The government’s monthly insolvency statistics for June 2022 paint a picture of an economy that is still struggling to return to pre-pandemic profitability. Company insolvencies were 40% higher than for the same period last year and 15% higher than in June 2019 (i.e. pre-pandemic levels), with the increased level of insolvencies being largely driven by the higher number of creditors’ voluntary liquidations.
The challenges facing the economy will be felt to varying degrees across all industry sectors. However, for several reasons, the hospitality sector appears to be bearing the brunt more acutely than others - in the 12 months ending in Q1 2022, the hospitality sector was one of the worst-affected in terms of insolvencies. With soaring prices and the energy crisis set to continue, this trend looks set to continue.

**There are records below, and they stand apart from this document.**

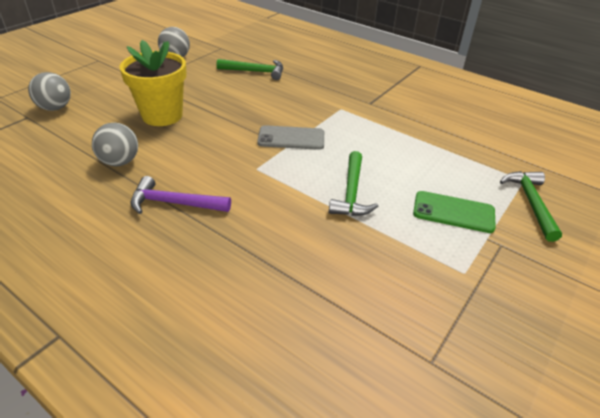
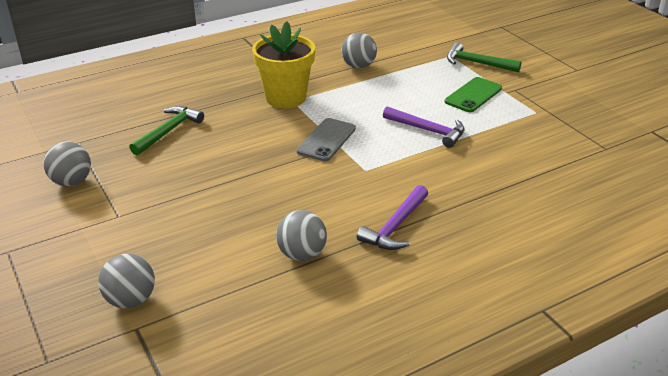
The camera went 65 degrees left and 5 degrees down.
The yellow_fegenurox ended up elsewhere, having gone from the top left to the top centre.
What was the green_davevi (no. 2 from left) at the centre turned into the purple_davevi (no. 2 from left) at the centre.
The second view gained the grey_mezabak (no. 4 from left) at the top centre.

So, what is behind the continued upward trend for insolvencies?
Economic pressures
With the cost-of-living crisis and inflation reaching a 40-year high of 9.4%, consumers have had no choice but to decisively tighten their belts. Discretionary spending has been one of the first areas for households to cut back on when many are struggling to meet even the most basic of living costs. The significant number of employees continuing to work from home under new "hybrid working" arrangements has further exacerbated the situation - as lunchtime footfall in many town and city centres, which many hospitality businesses have historically relied upon, has dropped significantly. There is some evidence that June sales were bolstered for many hospitality businesses owing to the good weather and the long Jubilee weekend in particular, but given the prevailing economic headwinds and other emerging challenges, it is likely that this is just a temporary boost.
Inflationary pressure on wages coupled with problems recruiting staff, increases in raw material costs, supply chain issues (particularly in relation to the supply of food following the war in Ukraine) and the huge increase in the cost of energy means that the overheads of businesses have also increased – leaving many businesses coming out of the pandemic struggling to operate profitably. Hospitality businesses face the difficult decision as to how much of their additional costs can be passed on to customers at the risk of deterring further spending.

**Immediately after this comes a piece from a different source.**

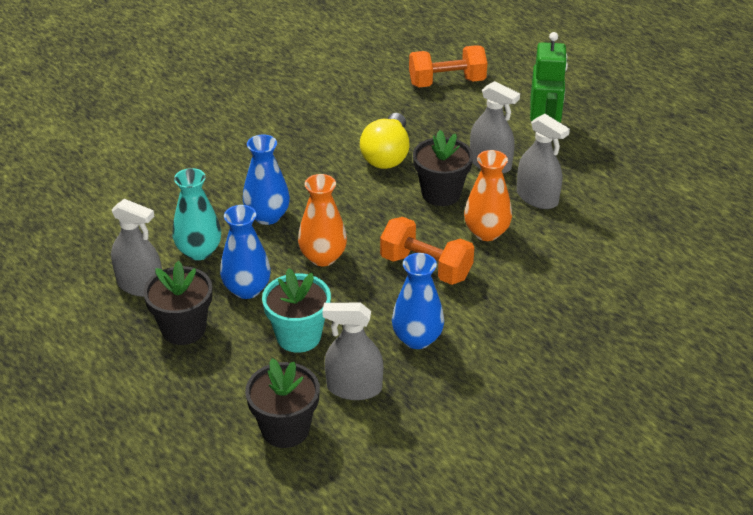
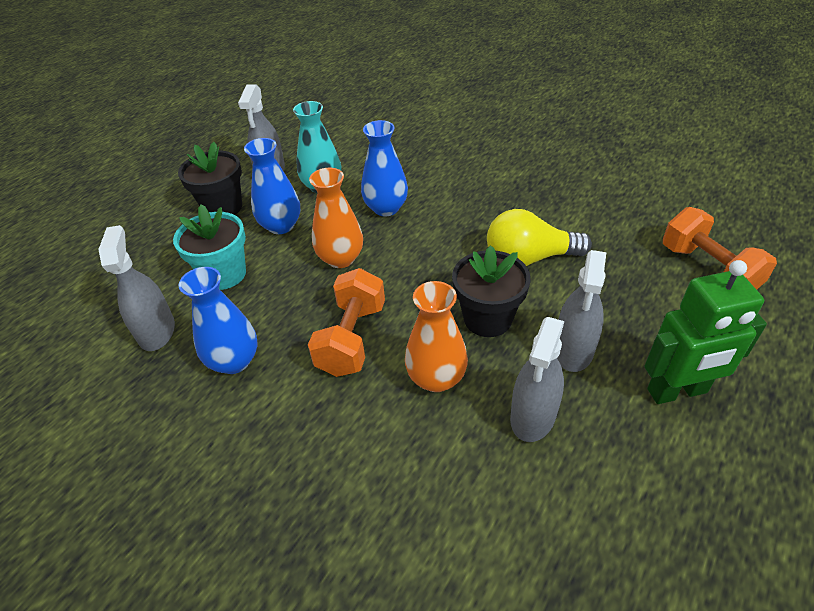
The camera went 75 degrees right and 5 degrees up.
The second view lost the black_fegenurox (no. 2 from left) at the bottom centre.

Recent industry analysis estimates that just 37% of restaurants and bars are currently profitable, prompting some in the sector to call for urgent government assistance. A measure widely seen as successful during the pandemic was the temporary reduction in VAT across the hospitality sector to stimulate consumer spending. It remains to be seen whether the government will seek to implement a similar measure to ease the continuing pressures the sector is facing, albeit this could fuel further inflation. A new Prime Minister might bring hope of an improved business rates system as a way of restoring the UK’s high streets.
What options are available for businesses?
Given the current challenges, it is more crucial than ever that hospitality businesses keep a close eye on cash flow so that any potential difficulties are spotted at an early stage. This will facilitate early engagement with stakeholders (such as suppliers, landlords or lenders) with a view to reaching a consensual solution. It is also open to businesses to take these steps pre-emptively – for example, by seeking to agree new payment terms with suppliers, restructuring existing bank lending or seeking a change to rental obligations under existing leases with landlords.
Where the financial issues become more serious, hospitality businesses may need to consider a formal insolvency process. Administrations have increased significantly in the last year and can be an effective mechanism for rescuing the viable part of an underlying business. The processes introduced pursuant to the Corporate Insolvency and Governance Act 2020 - namely, the Part 26A restructuring plan and the Part 1A moratorium – may also be potential options. However, recent evidence suggests that the moratorium has been infrequently used (perhaps in part because it is only suitable for businesses than can meet their pre-moratorium debts) and that the restructuring plan is too expensive to appeal to small to medium sized businesses. The popularity of company voluntary arrangements has dipped slightly within the last year, although this may still prove a useful tool for businesses which operate from multiple leasehold premises, some of which are unprofitable.
Regardless of which option struggling hospitality businesses choose to adopt, seeking professional advice and engaging with creditors and other stakeholders at an early stage is crucial to ensure that the most appropriate strategy can be formulated before a business reaches a critical impasse.